Source records:
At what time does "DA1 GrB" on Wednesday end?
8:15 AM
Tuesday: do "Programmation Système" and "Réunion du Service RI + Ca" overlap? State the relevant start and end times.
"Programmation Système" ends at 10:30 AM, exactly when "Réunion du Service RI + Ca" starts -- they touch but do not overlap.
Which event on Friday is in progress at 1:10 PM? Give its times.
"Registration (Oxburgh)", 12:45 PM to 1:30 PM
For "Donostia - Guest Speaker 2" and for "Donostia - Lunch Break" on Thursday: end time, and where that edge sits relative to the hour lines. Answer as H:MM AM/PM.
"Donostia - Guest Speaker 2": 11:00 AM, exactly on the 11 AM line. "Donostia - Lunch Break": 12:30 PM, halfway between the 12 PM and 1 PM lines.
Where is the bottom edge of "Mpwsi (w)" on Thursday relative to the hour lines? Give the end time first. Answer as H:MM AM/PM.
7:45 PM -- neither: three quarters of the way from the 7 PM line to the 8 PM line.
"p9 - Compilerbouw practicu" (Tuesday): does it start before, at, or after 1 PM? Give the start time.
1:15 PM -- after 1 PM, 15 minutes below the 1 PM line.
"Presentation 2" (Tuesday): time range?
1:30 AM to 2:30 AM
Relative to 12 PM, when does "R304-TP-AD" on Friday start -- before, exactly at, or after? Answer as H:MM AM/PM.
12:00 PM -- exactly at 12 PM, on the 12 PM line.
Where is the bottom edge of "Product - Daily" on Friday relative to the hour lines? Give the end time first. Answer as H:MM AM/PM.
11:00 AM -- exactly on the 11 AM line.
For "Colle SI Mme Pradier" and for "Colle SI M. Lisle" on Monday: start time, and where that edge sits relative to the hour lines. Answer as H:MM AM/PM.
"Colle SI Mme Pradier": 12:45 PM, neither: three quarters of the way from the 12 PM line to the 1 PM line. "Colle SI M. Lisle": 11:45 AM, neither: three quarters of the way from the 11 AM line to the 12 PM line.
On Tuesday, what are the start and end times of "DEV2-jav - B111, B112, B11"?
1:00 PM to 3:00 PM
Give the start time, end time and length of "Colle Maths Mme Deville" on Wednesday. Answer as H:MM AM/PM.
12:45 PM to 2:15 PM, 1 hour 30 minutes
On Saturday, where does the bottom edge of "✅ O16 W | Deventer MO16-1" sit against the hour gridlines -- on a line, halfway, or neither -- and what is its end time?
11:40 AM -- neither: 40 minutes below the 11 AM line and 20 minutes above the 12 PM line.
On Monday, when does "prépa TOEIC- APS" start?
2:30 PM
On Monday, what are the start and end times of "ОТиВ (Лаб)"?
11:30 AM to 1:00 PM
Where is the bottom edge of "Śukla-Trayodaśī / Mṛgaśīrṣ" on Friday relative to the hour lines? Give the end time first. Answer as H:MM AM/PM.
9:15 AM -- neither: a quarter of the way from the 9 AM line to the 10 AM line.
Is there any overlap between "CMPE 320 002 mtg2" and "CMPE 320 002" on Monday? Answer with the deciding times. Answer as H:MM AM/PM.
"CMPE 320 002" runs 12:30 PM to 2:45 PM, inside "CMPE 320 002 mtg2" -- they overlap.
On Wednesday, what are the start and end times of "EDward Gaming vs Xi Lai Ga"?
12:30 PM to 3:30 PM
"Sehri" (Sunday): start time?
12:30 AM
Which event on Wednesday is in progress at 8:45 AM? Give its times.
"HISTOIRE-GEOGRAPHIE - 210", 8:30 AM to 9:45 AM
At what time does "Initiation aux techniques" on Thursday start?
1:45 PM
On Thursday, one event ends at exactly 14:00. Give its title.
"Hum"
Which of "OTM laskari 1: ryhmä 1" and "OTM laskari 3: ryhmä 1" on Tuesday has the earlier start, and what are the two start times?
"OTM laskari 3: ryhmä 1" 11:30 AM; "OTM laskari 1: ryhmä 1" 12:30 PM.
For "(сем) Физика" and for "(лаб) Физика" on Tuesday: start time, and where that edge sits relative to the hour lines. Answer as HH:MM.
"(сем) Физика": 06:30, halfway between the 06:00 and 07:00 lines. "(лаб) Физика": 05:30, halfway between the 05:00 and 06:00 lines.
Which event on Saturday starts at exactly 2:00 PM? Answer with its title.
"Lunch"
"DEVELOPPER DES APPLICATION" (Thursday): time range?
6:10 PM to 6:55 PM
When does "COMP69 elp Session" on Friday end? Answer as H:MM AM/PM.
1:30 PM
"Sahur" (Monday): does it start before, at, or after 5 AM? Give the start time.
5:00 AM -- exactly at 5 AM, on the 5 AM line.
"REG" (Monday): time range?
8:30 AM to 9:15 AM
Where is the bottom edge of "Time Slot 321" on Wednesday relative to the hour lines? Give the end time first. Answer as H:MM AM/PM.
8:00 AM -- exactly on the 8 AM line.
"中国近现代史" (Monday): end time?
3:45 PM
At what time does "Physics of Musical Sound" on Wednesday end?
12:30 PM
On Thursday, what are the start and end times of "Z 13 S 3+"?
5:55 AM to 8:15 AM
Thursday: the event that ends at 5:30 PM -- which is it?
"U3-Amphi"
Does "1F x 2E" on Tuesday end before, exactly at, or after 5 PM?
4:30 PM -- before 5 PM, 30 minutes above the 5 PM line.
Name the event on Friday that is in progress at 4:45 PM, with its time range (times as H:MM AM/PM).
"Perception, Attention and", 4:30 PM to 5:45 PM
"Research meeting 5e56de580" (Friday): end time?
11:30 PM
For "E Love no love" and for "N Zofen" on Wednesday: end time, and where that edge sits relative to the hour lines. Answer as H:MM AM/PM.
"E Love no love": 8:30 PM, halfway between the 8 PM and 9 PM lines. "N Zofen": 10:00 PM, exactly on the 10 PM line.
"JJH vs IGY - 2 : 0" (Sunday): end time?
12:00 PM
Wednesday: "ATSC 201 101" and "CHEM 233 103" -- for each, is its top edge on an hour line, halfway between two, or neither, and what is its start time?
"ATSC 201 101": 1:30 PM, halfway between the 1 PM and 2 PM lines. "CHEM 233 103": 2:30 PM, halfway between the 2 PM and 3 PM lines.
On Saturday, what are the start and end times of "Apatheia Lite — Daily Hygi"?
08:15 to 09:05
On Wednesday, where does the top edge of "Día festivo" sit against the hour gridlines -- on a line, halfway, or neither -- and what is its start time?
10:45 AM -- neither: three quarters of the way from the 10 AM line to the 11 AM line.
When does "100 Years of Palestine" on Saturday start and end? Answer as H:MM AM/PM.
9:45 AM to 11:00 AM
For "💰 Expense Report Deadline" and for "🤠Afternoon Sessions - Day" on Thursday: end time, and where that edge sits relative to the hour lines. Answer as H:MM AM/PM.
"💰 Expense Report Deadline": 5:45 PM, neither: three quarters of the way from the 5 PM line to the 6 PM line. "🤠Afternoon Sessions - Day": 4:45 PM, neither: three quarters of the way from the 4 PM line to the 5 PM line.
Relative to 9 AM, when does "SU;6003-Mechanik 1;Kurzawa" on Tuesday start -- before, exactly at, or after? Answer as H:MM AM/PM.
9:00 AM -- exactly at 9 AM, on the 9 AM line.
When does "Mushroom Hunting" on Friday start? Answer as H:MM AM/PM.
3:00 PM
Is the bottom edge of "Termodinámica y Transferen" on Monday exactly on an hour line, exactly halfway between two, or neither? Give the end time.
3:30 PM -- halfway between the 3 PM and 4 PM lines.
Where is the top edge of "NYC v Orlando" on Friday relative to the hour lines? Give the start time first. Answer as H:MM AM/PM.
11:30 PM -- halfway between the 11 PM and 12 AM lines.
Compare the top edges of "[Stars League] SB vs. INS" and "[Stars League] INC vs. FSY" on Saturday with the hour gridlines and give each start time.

- **Aim**:
Pull out every line of the entries above that contains the string "Speaker". Case matters.

- **Output below**:
For "Donostia - Guest Speaker 2" and for "Donostia - Lunch Break" on Thursday: end time, and where that edge sits relative to the hour lines. Answer as H:MM AM/PM.
"Donostia - Guest Speaker 2": 11:00 AM, exactly on the 11 AM line. "Donostia - Lunch Break": 12:30 PM, halfway between the 12 PM and 1 PM lines.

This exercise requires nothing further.